=== RECORDS PROVIDED ===
..........
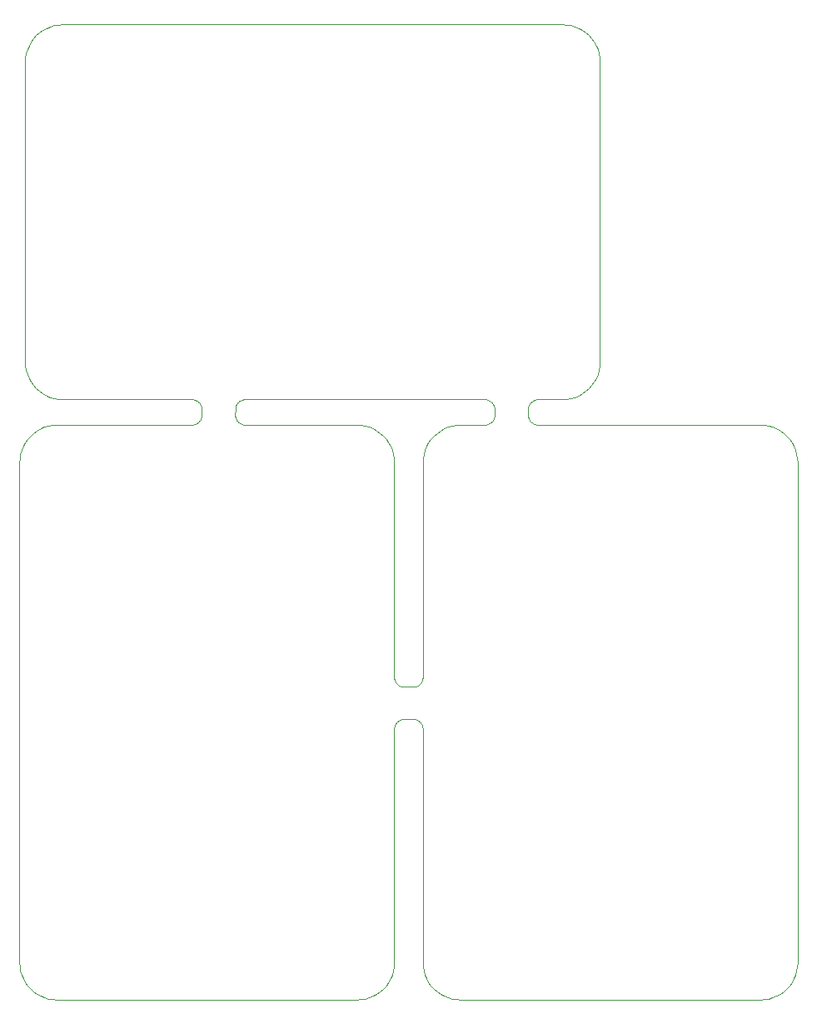
<source format=gko>
%MOIN*%
%OFA0B0*%
%FSLAX44Y44*%
%IPPOS*%
%LPD*%
%ADD10C,0*%
D10*
X00009031Y00024015D02*
X00009031Y00024015D01*
X00018617Y00024015D01*
X00018648Y00024014D01*
X00018678Y00024010D01*
X00018708Y00024005D01*
X00018738Y00023996D01*
X00018767Y00023986D01*
X00018794Y00023973D01*
X00018821Y00023958D01*
X00018847Y00023941D01*
X00018871Y00023922D01*
X00018894Y00023901D01*
X00018915Y00023879D01*
X00018934Y00023855D01*
X00018951Y00023830D01*
X00018966Y00023803D01*
X00018979Y00023775D01*
X00018990Y00023747D01*
X00018999Y00023717D01*
X00019005Y00023687D01*
X00019009Y00023657D01*
X00019011Y00023626D01*
X00019013Y00023398D01*
X00019012Y00023366D01*
X00019009Y00023336D01*
X00019003Y00023305D01*
X00018995Y00023275D01*
X00018984Y00023246D01*
X00018972Y00023217D01*
X00018957Y00023190D01*
X00018940Y00023164D01*
X00018920Y00023139D01*
X00018899Y00023116D01*
X00018877Y00023095D01*
X00018852Y00023076D01*
X00018827Y00023058D01*
X00018799Y00023043D01*
X00018771Y00023030D01*
X00018742Y00023019D01*
X00018712Y00023011D01*
X00018682Y00023004D01*
X00018651Y00023001D01*
X00018619Y00023000D01*
X00017641Y00023000D01*
X00017473Y00022990D01*
X00017307Y00022962D01*
X00017146Y00022915D01*
X00016990Y00022851D01*
X00016843Y00022770D01*
X00016706Y00022672D01*
X00016581Y00022560D01*
X00016468Y00022435D01*
X00016371Y00022298D01*
X00016290Y00022150D01*
X00016225Y00021995D01*
X00016179Y00021833D01*
X00016151Y00021667D01*
X00016141Y00021500D01*
X00016141Y00012904D01*
X00016140Y00012873D01*
X00016136Y00012843D01*
X00016130Y00012812D01*
X00016122Y00012783D01*
X00016111Y00012754D01*
X00016098Y00012726D01*
X00016083Y00012699D01*
X00016066Y00012673D01*
X00016047Y00012649D01*
X00016026Y00012626D01*
X00016004Y00012605D01*
X00015980Y00012586D01*
X00015954Y00012569D01*
X00015927Y00012554D01*
X00015899Y00012541D01*
X00015870Y00012530D01*
X00015840Y00012522D01*
X00015810Y00012515D01*
X00015780Y00012512D01*
X00015749Y00012510D01*
X00015394Y00012509D01*
X00015364Y00012510D01*
X00015333Y00012514D01*
X00015302Y00012520D01*
X00015272Y00012528D01*
X00015243Y00012539D01*
X00015215Y00012552D01*
X00015188Y00012567D01*
X00015162Y00012584D01*
X00015138Y00012603D01*
X00015115Y00012624D01*
X00015094Y00012647D01*
X00015075Y00012671D01*
X00015058Y00012697D01*
X00015043Y00012724D01*
X00015030Y00012752D01*
X00015019Y00012781D01*
X00015010Y00012811D01*
X00015004Y00012841D01*
X00015001Y00012872D01*
X00015000Y00012903D01*
X00015000Y00021500D01*
X00014990Y00021667D01*
X00014962Y00021833D01*
X00014915Y00021995D01*
X00014851Y00022150D01*
X00014770Y00022298D01*
X00014672Y00022435D01*
X00014560Y00022560D01*
X00014435Y00022672D01*
X00014298Y00022770D01*
X00014150Y00022851D01*
X00013995Y00022915D01*
X00013833Y00022962D01*
X00013667Y00022990D01*
X00013500Y00023000D01*
X00009026Y00023000D01*
X00008994Y00023001D01*
X00008963Y00023005D01*
X00008932Y00023011D01*
X00008902Y00023019D01*
X00008873Y00023030D01*
X00008844Y00023044D01*
X00008817Y00023059D01*
X00008791Y00023077D01*
X00008767Y00023097D01*
X00008744Y00023118D01*
X00008723Y00023142D01*
X00008704Y00023167D01*
X00008687Y00023193D01*
X00008672Y00023221D01*
X00008659Y00023249D01*
X00008649Y00023279D01*
X00008641Y00023309D01*
X00008635Y00023340D01*
X00008632Y00023372D01*
X00008632Y00023403D01*
X00008638Y00023631D01*
X00008640Y00023662D01*
X00008644Y00023692D01*
X00008650Y00023721D01*
X00008659Y00023751D01*
X00008670Y00023779D01*
X00008684Y00023806D01*
X00008699Y00023833D01*
X00008716Y00023858D01*
X00008735Y00023881D01*
X00008756Y00023903D01*
X00008779Y00023924D01*
X00008803Y00023942D01*
X00008828Y00023959D01*
X00008855Y00023974D01*
X00008883Y00023986D01*
X00008911Y00023997D01*
X00008941Y00024005D01*
X00008971Y00024011D01*
X00009001Y00024014D01*
X00009031Y00024015D01*
X00020752Y00024015D02*
X00020752Y00024015D01*
X00021728Y00024015D01*
X00021896Y00024025D01*
X00022062Y00024053D01*
X00022223Y00024099D01*
X00022379Y00024164D01*
X00022526Y00024245D01*
X00022663Y00024343D01*
X00022789Y00024455D01*
X00022901Y00024580D01*
X00022998Y00024717D01*
X00023079Y00024864D01*
X00023144Y00025020D01*
X00023190Y00025181D01*
X00023218Y00025347D01*
X00023228Y00025515D01*
X00023228Y00037515D01*
X00023218Y00037683D01*
X00023190Y00037849D01*
X00023144Y00038011D01*
X00023079Y00038166D01*
X00022998Y00038313D01*
X00022901Y00038450D01*
X00022789Y00038576D01*
X00022663Y00038688D01*
X00022526Y00038785D01*
X00022379Y00038867D01*
X00022223Y00038931D01*
X00022062Y00038978D01*
X00021896Y00039006D01*
X00021728Y00039015D01*
X00001728Y00039015D01*
X00001560Y00039006D01*
X00001394Y00038978D01*
X00001232Y00038931D01*
X00001077Y00038867D01*
X00000930Y00038785D01*
X00000793Y00038688D01*
X00000667Y00038576D01*
X00000555Y00038450D01*
X00000458Y00038313D01*
X00000376Y00038166D01*
X00000312Y00038011D01*
X00000265Y00037849D01*
X00000237Y00037683D01*
X00000228Y00037515D01*
X00000228Y00025515D01*
X00000237Y00025347D01*
X00000265Y00025181D01*
X00000312Y00025020D01*
X00000376Y00024864D01*
X00000458Y00024717D01*
X00000555Y00024580D01*
X00000667Y00024455D01*
X00000793Y00024343D01*
X00000930Y00024245D01*
X00001077Y00024164D01*
X00001232Y00024099D01*
X00001394Y00024053D01*
X00001560Y00024025D01*
X00001728Y00024015D01*
X00006893Y00024015D01*
X00006923Y00024014D01*
X00006954Y00024011D01*
X00006983Y00024005D01*
X00007013Y00023997D01*
X00007041Y00023986D01*
X00007069Y00023974D01*
X00007096Y00023959D01*
X00007121Y00023942D01*
X00007145Y00023924D01*
X00007168Y00023903D01*
X00007189Y00023881D01*
X00007208Y00023858D01*
X00007225Y00023833D01*
X00007241Y00023806D01*
X00007254Y00023779D01*
X00007265Y00023751D01*
X00007274Y00023721D01*
X00007280Y00023692D01*
X00007285Y00023662D01*
X00007287Y00023631D01*
X00007292Y00023403D01*
X00007292Y00023372D01*
X00007289Y00023340D01*
X00007283Y00023309D01*
X00007275Y00023279D01*
X00007265Y00023249D01*
X00007252Y00023221D01*
X00007238Y00023193D01*
X00007220Y00023167D01*
X00007201Y00023142D01*
X00007180Y00023118D01*
X00007158Y00023097D01*
X00007133Y00023077D01*
X00007107Y00023059D01*
X00007080Y00023044D01*
X00007051Y00023030D01*
X00007022Y00023019D01*
X00006992Y00023011D01*
X00006961Y00023005D01*
X00006930Y00023001D01*
X00006899Y00023000D01*
X00001500Y00023000D01*
X00001332Y00022990D01*
X00001166Y00022962D01*
X00001004Y00022915D01*
X00000849Y00022851D01*
X00000701Y00022770D01*
X00000564Y00022672D01*
X00000439Y00022560D01*
X00000327Y00022435D01*
X00000229Y00022298D01*
X00000148Y00022150D01*
X00000084Y00021995D01*
X00000037Y00021833D01*
X00000009Y00021667D01*
X00000000Y00021500D01*
X00000000Y00001499D01*
X00000009Y00001332D01*
X00000037Y00001166D01*
X00000084Y00001004D01*
X00000148Y00000849D01*
X00000229Y00000701D01*
X00000327Y00000564D01*
X00000439Y00000439D01*
X00000564Y00000327D01*
X00000701Y00000229D01*
X00000849Y00000148D01*
X00001004Y00000084D01*
X00001166Y00000037D01*
X00001332Y00000009D01*
X00001500Y00000000D01*
X00013500Y00000000D01*
X00013667Y00000009D01*
X00013833Y00000037D01*
X00013995Y00000084D01*
X00014150Y00000148D01*
X00014298Y00000229D01*
X00014435Y00000327D01*
X00014560Y00000439D01*
X00014672Y00000564D01*
X00014770Y00000701D01*
X00014851Y00000849D01*
X00014915Y00001004D01*
X00014962Y00001166D01*
X00014990Y00001332D01*
X00015000Y00001499D01*
X00015000Y00010836D01*
X00015001Y00010867D01*
X00015004Y00010898D01*
X00015010Y00010928D01*
X00015019Y00010958D01*
X00015030Y00010987D01*
X00015043Y00011015D01*
X00015058Y00011042D01*
X00015075Y00011068D01*
X00015094Y00011092D01*
X00015115Y00011115D01*
X00015138Y00011136D01*
X00015162Y00011155D01*
X00015188Y00011172D01*
X00015215Y00011187D01*
X00015243Y00011200D01*
X00015272Y00011211D01*
X00015302Y00011219D01*
X00015333Y00011225D01*
X00015364Y00011229D01*
X00015394Y00011230D01*
X00015749Y00011229D01*
X00015780Y00011227D01*
X00015810Y00011224D01*
X00015840Y00011218D01*
X00015870Y00011209D01*
X00015899Y00011198D01*
X00015927Y00011185D01*
X00015954Y00011170D01*
X00015980Y00011153D01*
X00016004Y00011134D01*
X00016026Y00011113D01*
X00016047Y00011090D01*
X00016066Y00011066D01*
X00016083Y00011040D01*
X00016098Y00011013D01*
X00016111Y00010985D01*
X00016122Y00010956D01*
X00016130Y00010927D01*
X00016136Y00010896D01*
X00016140Y00010866D01*
X00016141Y00010835D01*
X00016141Y00001499D01*
X00016151Y00001332D01*
X00016179Y00001166D01*
X00016225Y00001004D01*
X00016290Y00000849D01*
X00016371Y00000701D01*
X00016468Y00000564D01*
X00016581Y00000439D01*
X00016706Y00000327D01*
X00016843Y00000229D01*
X00016990Y00000148D01*
X00017146Y00000084D01*
X00017307Y00000037D01*
X00017473Y00000009D01*
X00017641Y00000000D01*
X00029641Y00000000D01*
X00029809Y00000009D01*
X00029975Y00000037D01*
X00030137Y00000084D01*
X00030292Y00000148D01*
X00030439Y00000229D01*
X00030576Y00000327D01*
X00030702Y00000439D01*
X00030814Y00000564D01*
X00030911Y00000701D01*
X00030993Y00000849D01*
X00031057Y00001004D01*
X00031104Y00001166D01*
X00031132Y00001332D01*
X00031141Y00001499D01*
X00031141Y00021500D01*
X00031132Y00021667D01*
X00031104Y00021833D01*
X00031057Y00021995D01*
X00030993Y00022150D01*
X00030911Y00022298D01*
X00030814Y00022435D01*
X00030702Y00022560D01*
X00030576Y00022672D01*
X00030439Y00022770D01*
X00030292Y00022851D01*
X00030137Y00022915D01*
X00029975Y00022962D01*
X00029809Y00022990D01*
X00029641Y00023000D01*
X00020750Y00023000D01*
X00020718Y00023001D01*
X00020688Y00023004D01*
X00020657Y00023011D01*
X00020627Y00023019D01*
X00020598Y00023030D01*
X00020570Y00023043D01*
X00020543Y00023058D01*
X00020517Y00023076D01*
X00020492Y00023095D01*
X00020470Y00023116D01*
X00020449Y00023139D01*
X00020430Y00023164D01*
X00020412Y00023190D01*
X00020397Y00023217D01*
X00020385Y00023246D01*
X00020374Y00023275D01*
X00020366Y00023305D01*
X00020360Y00023336D01*
X00020357Y00023366D01*
X00020356Y00023398D01*
X00020358Y00023626D01*
X00020360Y00023657D01*
X00020364Y00023687D01*
X00020370Y00023717D01*
X00020379Y00023747D01*
X00020390Y00023775D01*
X00020403Y00023803D01*
X00020418Y00023830D01*
X00020435Y00023855D01*
X00020454Y00023879D01*
X00020475Y00023901D01*
X00020498Y00023922D01*
X00020522Y00023941D01*
X00020548Y00023958D01*
X00020575Y00023973D01*
X00020602Y00023986D01*
X00020631Y00023996D01*
X00020661Y00024005D01*
X00020691Y00024010D01*
X00020721Y00024014D01*
X00020752Y00024015D01*
M02*
</source>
..........
=== TASK DIRECTIONS ===
What are the lines above, starting at the one with "X00007158Y00023097D01*" and ending at the one with "X00000148Y00000849D01*"? Give them again exactly, and only them.

=== COMPLETED EXERCISE ===
X00007158Y00023097D01*
X00007133Y00023077D01*
X00007107Y00023059D01*
X00007080Y00023044D01*
X00007051Y00023030D01*
X00007022Y00023019D01*
X00006992Y00023011D01*
X00006961Y00023005D01*
X00006930Y00023001D01*
X00006899Y00023000D01*
X00001500Y00023000D01*
X00001332Y00022990D01*
X00001166Y00022962D01*
X00001004Y00022915D01*
X00000849Y00022851D01*
X00000701Y00022770D01*
X00000564Y00022672D01*
X00000439Y00022560D01*
X00000327Y00022435D01*
X00000229Y00022298D01*
X00000148Y00022150D01*
X00000084Y00021995D01*
X00000037Y00021833D01*
X00000009Y00021667D01*
X00000000Y00021500D01*
X00000000Y00001499D01*
X00000009Y00001332D01*
X00000037Y00001166D01*
X00000084Y00001004D01*
X00000148Y00000849D01*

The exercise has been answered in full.